Le Fonds national juif, une organisation environnementale semi-gouvernementale, a maintenant planifié l'aménagement de toute la zone où se situe ce village et poursuit son travail en prévision de l'implantation d'une forêt. Il a pris soin de faire enlever de la zone tous les débris que les villageois utilisaient pour reconstruire leurs habitations après les précédentes démolitions.

En attendant, une cinquantaine d'hommes, de femmes et d'enfants continuent de se réfugier dans le petit cimetière voisin du village, seule zone qui n'a pas encore été détruite.

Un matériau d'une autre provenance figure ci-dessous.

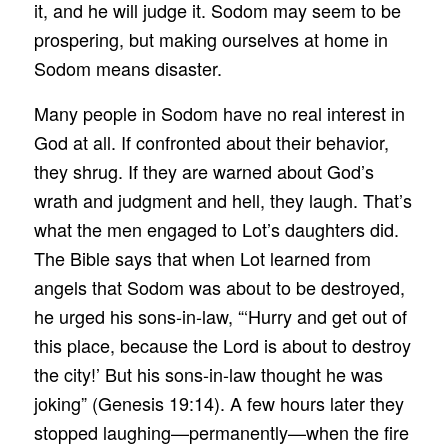
it, and he will judge it. Sodom may seem to be
prospering, but making ourselves at home in
Sodom means disaster.
Many people in Sodom have no real interest in
God at all. If confronted about their behavior,
they shrug. If they are warned about God’s
wrath and judgment and hell, they laugh. That’s
what the men engaged to Lot’s daughters did.
The Bible says that when Lot learned from
angels that Sodom was about to be destroyed,
he urged his sons-in-law, “‘Hurry and get out of
this place, because the Lord is about to destroy
the city!’ But his sons-in-law thought he was
joking” (Genesis 19:14). A few hours later they
stopped laughing—permanently—when the fire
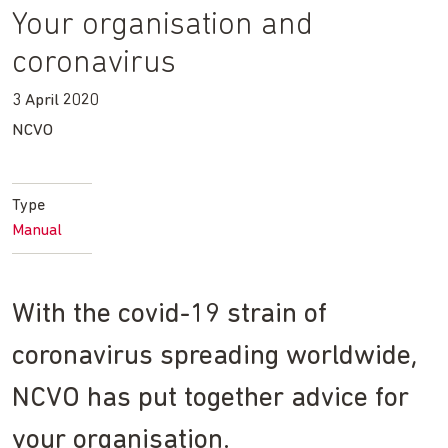
Your organisation and
coronavirus
3 April 2020
NCVO
Type
Manual
With the covid-19 strain of
coronavirus spreading worldwide,
NCVO has put together advice for
your organisation.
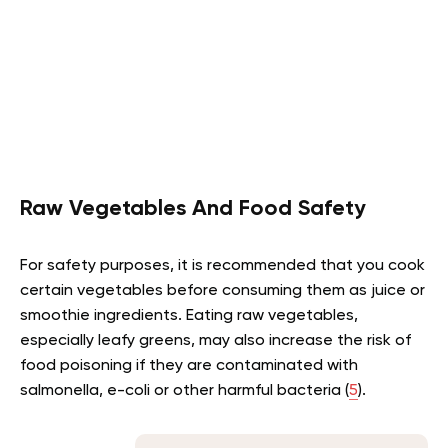
Raw Vegetables And Food Safety
For safety purposes, it is recommended that you cook
certain vegetables before consuming them as juice or
smoothie ingredients. Eating raw vegetables,
especially leafy greens, may also increase the risk of
food poisoning if they are contaminated with
salmonella, e-coli or other harmful bacteria (
5
).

Ces derniers mois, les autorités israéliennes ont eu recours à une force injustifiée contre les habitants et les personnes qui les soutiennent. Depuis janvier, plusieurs habitants, dont des enfants, ont dû être hospitalisés à la suite de violences policières commises lors des démolitions.

Le 16 février, une quarantaine de policiers antiémeutes israéliens accompagnés de bulldozers ont forcé les familles locales à entrer dans le cimetière. Les villageois ont eu peur que même cette zone soit démolie lorsque les bulldozers se sont approchés du portail du cimetière et que les policiers ont tiré des balles à bout en mousse et projeté du gaz lacrymogène à l'intérieur à plusieurs reprises. Trois femmes et deux enfants ont dû être hospitalisés.

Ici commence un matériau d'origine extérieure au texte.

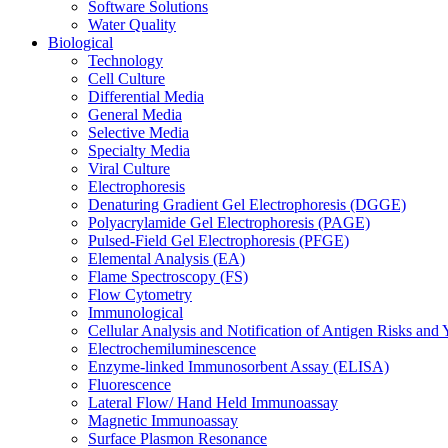
Software Solutions
Water Quality
Biological
Technology
Cell Culture
Differential Media
General Media
Selective Media
Specialty Media
Viral Culture
Electrophoresis
Denaturing Gradient Gel Electrophoresis (DGGE)
Polyacrylamide Gel Electrophoresis (PAGE)
Pulsed-Field Gel Electrophoresis (PFGE)
Elemental Analysis (EA)
Flame Spectroscopy (FS)
Flow Cytometry
Immunological
Cellular Analysis and Notification of Antigen Risks a
Electrochemiluminescence
Enzyme-linked Immunosorbent Assay (ELISA)
Fluorescence
Lateral Flow/ Hand Held Immunoassay
Magnetic Immunoassay
Surface Plasmon Resonance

Le 17 février, au moins 60 habitants de Rahat, une ville bédouine voisine, ont entrepris de se rendre au village pour manifester leur soutien à ses résidents et prier dans la mosquée du cimetière. La police les a interceptés au carrefour menant au village et a tiré des munitions « non létales » pour disperser la foule. L'un d'eux, Awad Abu Freih, membre du Comité populaire d'al Araqib, a été arrêté après avoir tenté de négocier leur accès au village. Cinq autres personnes arrêtées en même temps ont été libérées le jour même, tandis qu'Awad Abu Freih l'a été le lendemain, après qu'un juge du tribunal correctionnel de Beer Sheva a statué qu'aucun motif ne justifiait de prolonger sa détention. Il va cependant être jugé pour des chefs d'accusation qui comprendraient notamment celui d'« incitation à la violence et au terrorisme ».

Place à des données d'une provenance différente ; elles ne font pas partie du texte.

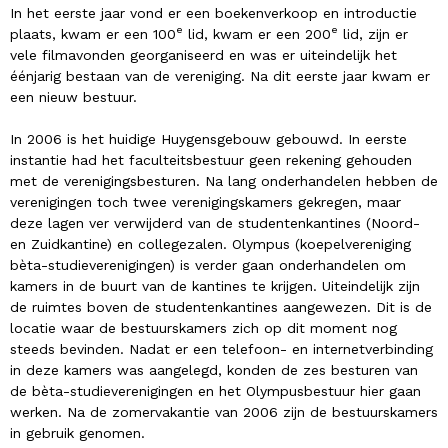
In het eerste jaar vond er een boekenverkoop en introductie
e
e
plaats, kwam er een 100
lid, kwam er een 200
lid, zijn er
vele filmavonden georganiseerd en was er uiteindelijk het
éénjarig bestaan van de vereniging. Na dit eerste jaar kwam er
een nieuw bestuur.
In 2006 is het huidige Huygensgebouw gebouwd. In eerste
instantie had het faculteitsbestuur geen rekening gehouden
met de verenigingsbesturen. Na lang onderhandelen hebben de
verenigingen toch twee verenigingskamers gekregen, maar
deze lagen ver verwijderd van de studentenkantines (Noord-
en Zuidkantine) en collegezalen. Olympus (koepelvereniging
bèta-studieverenigingen) is verder gaan onderhandelen om
kamers in de buurt van de kantines te krijgen. Uiteindelijk zijn
de ruimtes boven de studentenkantines aangewezen. Dit is de
locatie waar de bestuurskamers zich op dit moment nog
steeds bevinden. Nadat er een telefoon- en internetverbinding
in deze kamers was aangelegd, konden de zes besturen van
de bèta-studieverenigingen en het Olympusbestuur hier gaan
werken. Na de zomervakantie van 2006 zijn de bestuurskamers
in gebruik genomen.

Depuis la mi-janvier, selon l'ONG locale Adalah, 25 habitants et des personnes qui les soutenaient ont été arrêtés et placés en détention pour avoir protesté et résisté contre les démolitions. Parmi ces personnes, la directrice du Forum pour la coexistence dans le Néguev a été arrêtée en janvier et inculpée d'invasion ou occupation par la force d'une propriété de l'État et de non-respect d'une décision de justice interdisant toute reconstruction à al Araqib.

Al Araqib fait partie des quelque 40 villages « non reconnus » d'Israël dont les habitants ne bénéficient pas de la sécurité d'occupation ni des services publics. Contrairement à ce qu'affirme l'Administration des territoires d'Israël, selon laquelle les villageois ont « envahi » ces terres, les résidents de ce village peuvent prouver par des documents la présence de leurs ancêtres sur place depuis l'époque ottomane. Ils ont entamé des procédures judiciaires afin d'obtenir la reconnaissance de leurs droits fonciers ancestraux. Certains de leurs recours sont toujours en instance, et ils sont prêts à tout pour rester sur leurs terres traditionnelles et reconstruire leurs sources de revenu.